Seis menores han sido asesinados en lo que va del año. La más reciente víctima es la pequeña María Ángel Molina, de 4 años. Y es que mientras seguimos pensando que estos casos son aislados e ignoramos lo que ocurre, la violencia contra los menores comienza a expandirse, lentamente, como un virus silencioso del que no se habla ni se opina ni se discute, pero que sigue allí arrebatando futuro y pudriendo la esperanza de un país mejor.
Colombia ha sido considerado, erróneamente, como uno de los países más felices del mundo; sin embargo, la violencia sigue borrando, cada vez más sonrisas, sueños y vidas. Pese a que el país enfrenta un sinnúmero de problemas, me atrevo a decir con completa seguridad que el más grave es la normalización de la violencia, que tan parte del paisaje se nos ha vuelto que parece ya no importar.
La violencia infantil ha llegado a ser tan cotidiana, que hasta las redes sociales se convirtieron en un espacio en el que se exponen a los menores y puede ser tan peligroso como el mismo acto de vivir en este país.
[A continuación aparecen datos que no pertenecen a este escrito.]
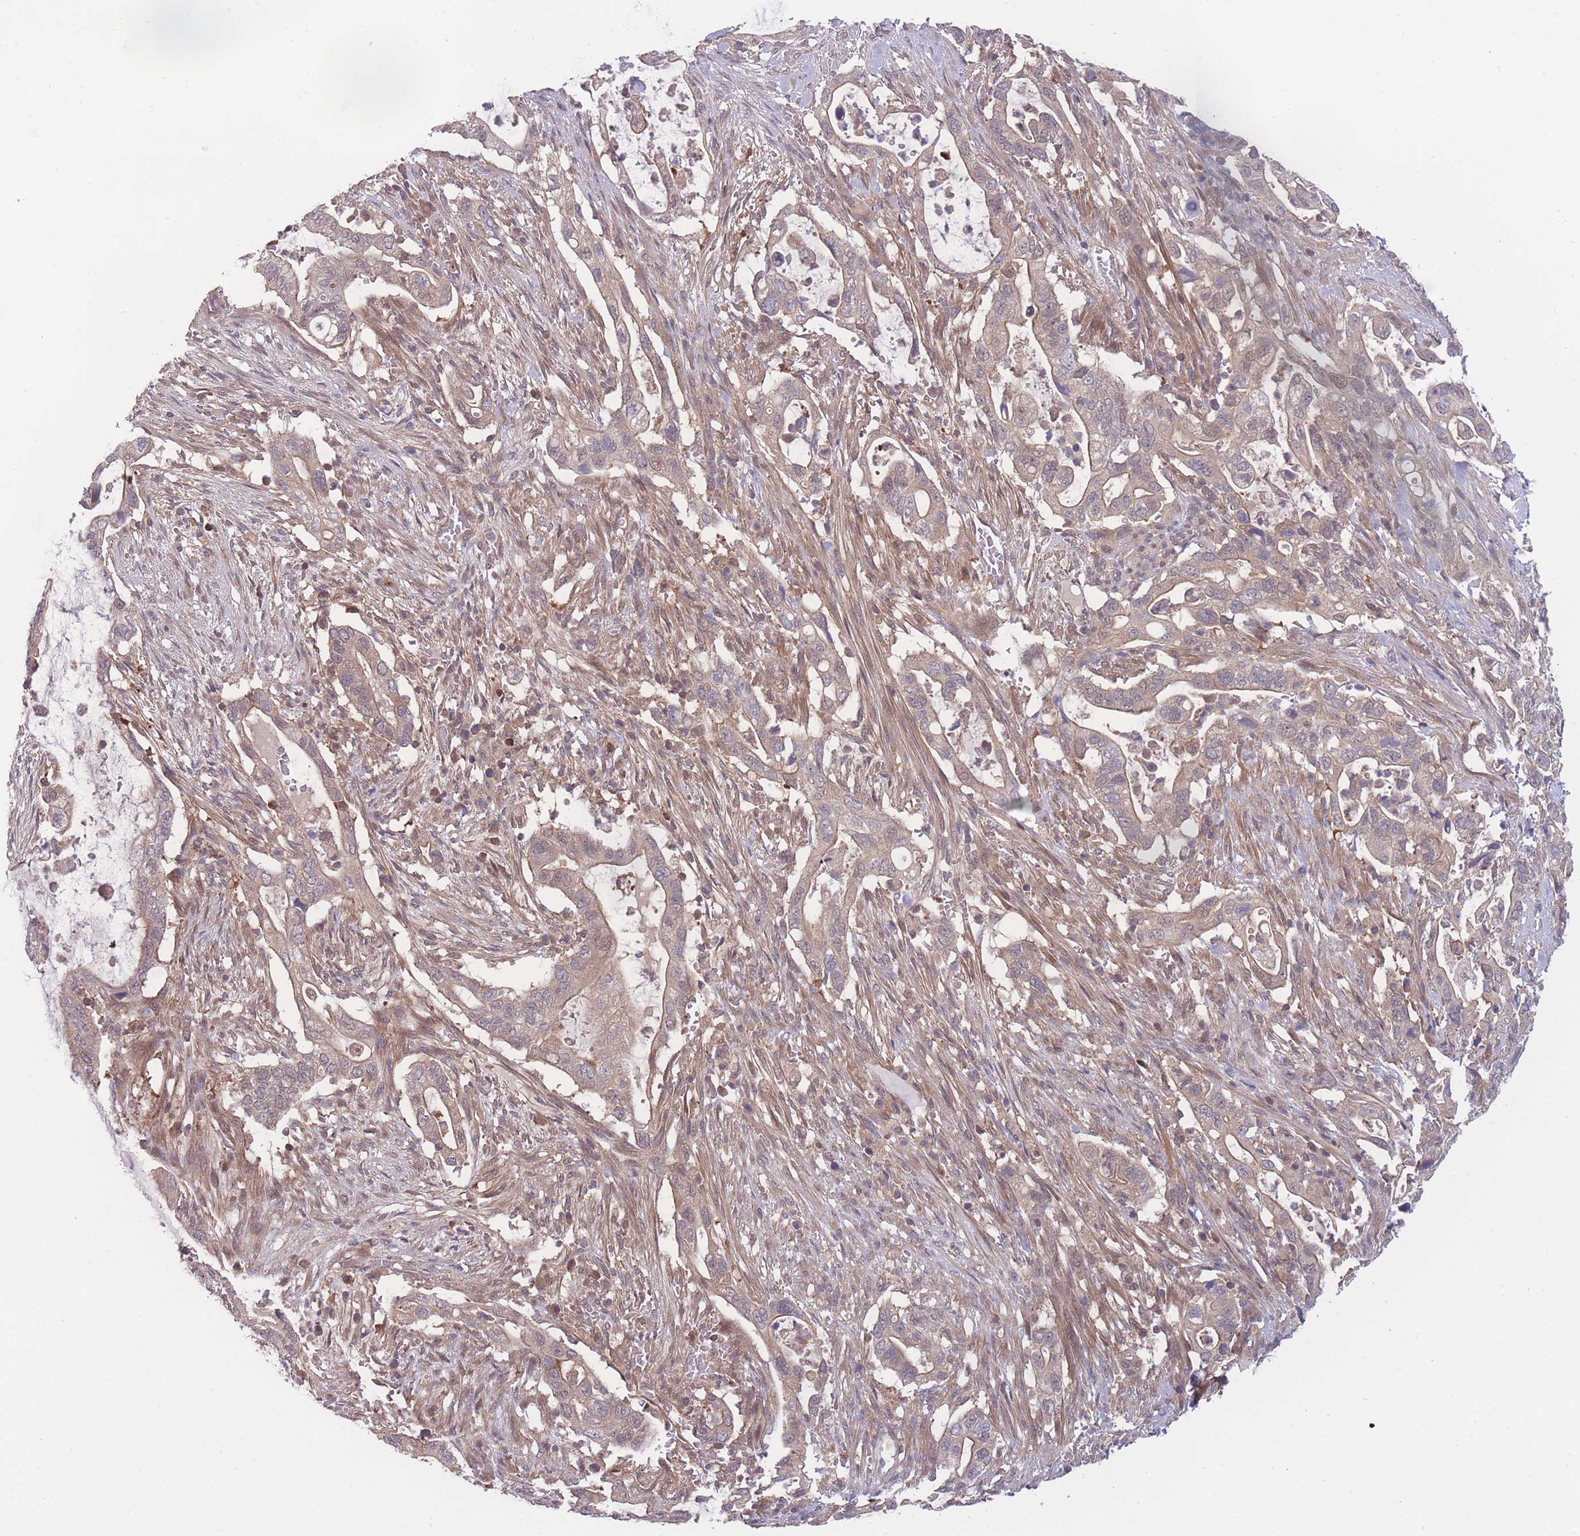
{"staining": {"intensity": "weak", "quantity": ">75%", "location": "cytoplasmic/membranous"}, "tissue": "pancreatic cancer", "cell_type": "Tumor cells", "image_type": "cancer", "snomed": [{"axis": "morphology", "description": "Adenocarcinoma, NOS"}, {"axis": "topography", "description": "Pancreas"}], "caption": "Pancreatic adenocarcinoma was stained to show a protein in brown. There is low levels of weak cytoplasmic/membranous staining in about >75% of tumor cells. The staining was performed using DAB (3,3'-diaminobenzidine), with brown indicating positive protein expression. Nuclei are stained blue with hematoxylin.", "gene": "UBE2N", "patient": {"sex": "female", "age": 72}}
Un ejemplo de esto es la amenaza de muerte que recibió el menor Francisco Vera, de 11 años, quien a pesar de su corta edad se ha caracterizado por mostrar en redes una postura crítica sobre la situación social y ambiental del país. Aunque, tras la amenaza las reacciones de rechazo fueron masivas y se activaron las medidas de protección, lo cierto es que situaciones así se presentan a diario, en cada rincón del país, y es que se estima que el Instituto Colombiano de Bienestar Familiar recibe y atiende cerca de 25 000 casos de maltrato infantil cada año, una cifra que deja al descubierto la incapacidad que hemos tenido para proveer seguridad a nuestros niños.
Hoy, los niños colombianos, tan ajenos a la maldad y tan propensos a sufrirla, crecen en medio de una sociedad más indolente que ayer; una sociedad que permite que estos casos sigan ocurriendo. Mientras tanto, la justicia colombiana también sigue fallando: según el ICBF, en casos de violencia sexual contra menores se presenta un índice de impunidad del 98 %. Entonces, ¿cómo se espera lograr un país menos violento, si ni siquiera se puede obtener justicia para que los agresores de menores paguen por sus delitos?
Nuestra idiosincrasia ha sido, en parte, culpable. Desde siempre se nos ha presentado la violencia como algo necesario e inherente a una buena educación. Lo cierto es que mientras no podamos proveer una educación en la que la violencia sea lo que es, una herramienta de castigo que no debe ser tolerada en ningún caso, la normalización de la misma seguirá permeando nuestra realidad.
Cuestiono ahora, mientras escribo, si concebir en este país no es un acto egoísta, pero creo con completa vehemencia que lo egoísta es seguir siendo indiferentes y ajenos a la realidad que se vive en Colombia respecto al incremento en los casos de violencia contra los niños. Si seguimos siendo simples espectadores de una realidad tan injusta como inhumana, el lograr una sociedad digna en la que vivir en tranquilidad será un sueño imposible.
Queda claro que este territorio y todos los que contamos con la amarga fortuna de pertenecer a él, le hemos fallado a aquellos, que por tanto tiempo hemos llamado el "futuro del país" cuando nos olvidamos que también son parte del presente. Ojalá algún día, el maltrato y la violencia contra los niños no sea más que un amargo recuerdo de una sociedad bárbara y atrasada. Por ahora, Colombia seguirá siendo una tierra peligrosa para los menores, donde crecer será prácticamente una cuestión de suerte.